Wednesday, 19 August 2015

Perdagingan Sapi menurut Tukang Sulap


Meskipun sudah berganti pemerintahan, tetapi topik daging sapi ini masih berlanjut. Memang masalah perdagingan cukup rumit. Mata rantai produksinya saja cukup rumit apalagi jika sudah dicampuradukan dengan urusan politik. Sepertinya negara (pemerintah dan sebagian besar rakyatnya) memang sedang salah fokus, Sehingga segala sesuatu fokusnya ke politik dari urusan daging, cara hormat bendera, cara beragama, atau apapun sepertinya tidak seru jika tidak dikaitkan dengan politik dan pemerintahan. Segala sesuatu yang salah dengan negara pasti pemerintah yang salah. Padahal negara yang baik warganya juga baik. Salah fokus ini juga yang akan secara tidak sadar membuat warga negara untuk: tidak fokus bekerja sesuai peran masing-masing, tidak fokus beribadah sesuai agama masing-masing, tidak fokus membangun diri dan keluarganya, atau bahkan tidak fokus terhadap kesalahannya sendiri. Dan jika memang benar ada pihak yang tidak senang jika Indonesia menjadi negara yang ideal, maju, dan teratur, maka mereka telah sukses dengan pertama-tama menjadikannya untuk tidak fokus. 

Industri perdagingan itu bukan seperti industri manufaktur, yang pabriknya artifisial yang jika ingin produksi lebih banyak tinggal memperbesar pabriknya dan menambah kapasitas produksi. Meningkatkan produksi  daging sapi juga lebih sulit dari meningkatkan produksi  beras, meskipun sama-sama industry biologis. Jika satu kilogram benih padi dapat menghasilkan ribuan pohon padi, maka dengan ekstensifikasi dan teknologi budi daya yang mumpuni produksi beras akan cepat naik. Tetapi beda dengan daging. Satu ekor sapi bakalan yang degemukan ya akan tetap satu sampai dia siap dipotong, bobot badannya saja yang naik. Satu ekor sapi betina ya hanya melahirkan rata-rata satu ekor anak pertahun. Itu baru lahir, belum menunggu dewasa hingga siap potong, belum memilah mana yang harus dikembangkan untuk bibit dan mana yang harus digemukan. Oleh karena itu, untuk swasembada daging harus sabar. Sementara diusahkan saja harus sabar, apalagi jika tidak diusahakan karena salah fokus.
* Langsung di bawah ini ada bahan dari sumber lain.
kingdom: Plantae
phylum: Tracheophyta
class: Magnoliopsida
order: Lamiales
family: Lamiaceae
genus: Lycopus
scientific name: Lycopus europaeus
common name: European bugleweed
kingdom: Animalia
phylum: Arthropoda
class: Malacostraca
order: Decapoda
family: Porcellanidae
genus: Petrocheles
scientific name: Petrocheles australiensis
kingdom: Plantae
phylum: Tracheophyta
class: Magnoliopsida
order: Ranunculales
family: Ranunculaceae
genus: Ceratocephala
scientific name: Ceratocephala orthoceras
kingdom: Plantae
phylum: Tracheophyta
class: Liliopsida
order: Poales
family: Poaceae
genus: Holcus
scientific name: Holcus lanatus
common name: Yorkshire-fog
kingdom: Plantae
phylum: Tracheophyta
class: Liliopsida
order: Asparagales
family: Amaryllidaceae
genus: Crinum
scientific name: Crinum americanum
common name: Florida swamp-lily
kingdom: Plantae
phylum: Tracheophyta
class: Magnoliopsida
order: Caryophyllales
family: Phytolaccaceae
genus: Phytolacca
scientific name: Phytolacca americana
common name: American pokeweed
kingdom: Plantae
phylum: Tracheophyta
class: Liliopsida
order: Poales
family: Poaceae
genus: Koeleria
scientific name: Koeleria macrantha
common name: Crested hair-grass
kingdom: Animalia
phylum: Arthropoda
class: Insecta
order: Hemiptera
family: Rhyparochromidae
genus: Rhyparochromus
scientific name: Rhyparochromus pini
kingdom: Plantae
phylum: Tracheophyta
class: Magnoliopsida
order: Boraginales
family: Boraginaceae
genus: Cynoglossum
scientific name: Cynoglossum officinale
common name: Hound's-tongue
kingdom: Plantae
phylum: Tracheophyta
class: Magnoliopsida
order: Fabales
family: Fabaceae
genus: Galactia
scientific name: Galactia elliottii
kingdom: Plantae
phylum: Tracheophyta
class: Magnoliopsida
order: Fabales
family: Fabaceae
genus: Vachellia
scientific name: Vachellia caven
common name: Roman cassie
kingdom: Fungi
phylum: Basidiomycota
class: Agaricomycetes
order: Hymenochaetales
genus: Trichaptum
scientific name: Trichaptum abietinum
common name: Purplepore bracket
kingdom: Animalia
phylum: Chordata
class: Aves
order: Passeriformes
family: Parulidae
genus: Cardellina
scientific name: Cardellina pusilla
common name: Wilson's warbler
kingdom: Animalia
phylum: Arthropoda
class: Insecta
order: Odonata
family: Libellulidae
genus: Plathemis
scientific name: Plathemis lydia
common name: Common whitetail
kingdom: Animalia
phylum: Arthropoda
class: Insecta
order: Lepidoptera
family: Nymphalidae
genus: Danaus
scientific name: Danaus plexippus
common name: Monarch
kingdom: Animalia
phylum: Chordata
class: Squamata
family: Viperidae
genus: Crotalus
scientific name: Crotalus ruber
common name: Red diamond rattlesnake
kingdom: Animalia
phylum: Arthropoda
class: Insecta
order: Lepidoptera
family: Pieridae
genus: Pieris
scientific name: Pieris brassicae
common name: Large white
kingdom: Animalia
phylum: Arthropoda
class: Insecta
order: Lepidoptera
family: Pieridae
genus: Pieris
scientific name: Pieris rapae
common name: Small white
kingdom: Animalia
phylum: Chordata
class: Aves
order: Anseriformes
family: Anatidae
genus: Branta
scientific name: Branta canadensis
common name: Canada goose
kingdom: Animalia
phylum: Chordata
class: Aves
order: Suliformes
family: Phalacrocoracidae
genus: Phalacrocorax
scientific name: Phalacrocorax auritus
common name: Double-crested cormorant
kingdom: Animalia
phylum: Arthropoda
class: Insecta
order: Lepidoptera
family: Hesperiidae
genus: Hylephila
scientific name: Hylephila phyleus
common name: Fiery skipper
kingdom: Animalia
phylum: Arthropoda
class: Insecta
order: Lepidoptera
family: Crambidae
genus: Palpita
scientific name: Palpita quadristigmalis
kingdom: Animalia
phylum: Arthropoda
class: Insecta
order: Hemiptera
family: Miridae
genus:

Sementara kebutuhan daging dalam negeri belum tercukupi, impor memang masih diperlukan. Logikanya sederhana karena laju konsumsi lebih besar dari produksi (lebih banyak yang dipotong dari pada yang beranak), kalau tidak didatangkan daging dari luar, swasembada sulit tercapai.  Yang perlu dikaji itu, apa benar impor sapi merugikan peternak lokal atau tidak. Jika iya maka sementara kran impor dibuka, yang perlu ditolong yaitu para peternak lokal. Hal ini bisa menggunakan subsidi hasil akhir, jadi bukan peternak diberi bantuan bibit atau saprodi lagi, tetapi pemerintah membeli sapi-sapi dari peternakan rakyat dengan harga yang pantas melalui subsidi.

Kelangkaan daging sapi juga belum tentu dipicu dari adanya ulah pengusaha yang menimbun sapi. Kalau menimbun daging ada kemungkinan, sepanjang si pengusaha punya tempat menimbunnya, tapi kalau menimbun sapi sepertinya si pengusaha harus memiliki modal yang besar dan cukup berani mengambil resiko. Sapi itu bernyawa dan yang bernyawa itu butuh makan untuk hidup. Jadi untuk menimbun sapi butuh modal besar untuk mepertahankan agar sapi tetap hidup.

Kalau ada yang salah pada rantai pemasaran sapi dari peternak lokal malah mungkin benar, Karena berdasarkan pengalaman dulu sebagai peternak, kebijakan impor sapi atau daging itu tidak berpengaruh signifikan terhadap harga sapi ditingkat peternak. Bahkan ketika harga daging mahal pun belum tentu harga sapi dari peternak rakyat ikut naik.  Jadi semahal apapun harga daging, belum tentu peternak menikmati.

Kesimpulan dari tulisan si tukang sulap ini yaitu: 1) selama belum swasembada daging, impor sapi masih diperlukan (biar yang di dalam negeri beranak-pinak konsumsi dicukupi dari luar). 2) Untuk melindungi dan menjaga gairah peternak lokal, subsidi yang selama ini diberikan dalam bentuk bibit dapat dialihkan ke subsidi hasil.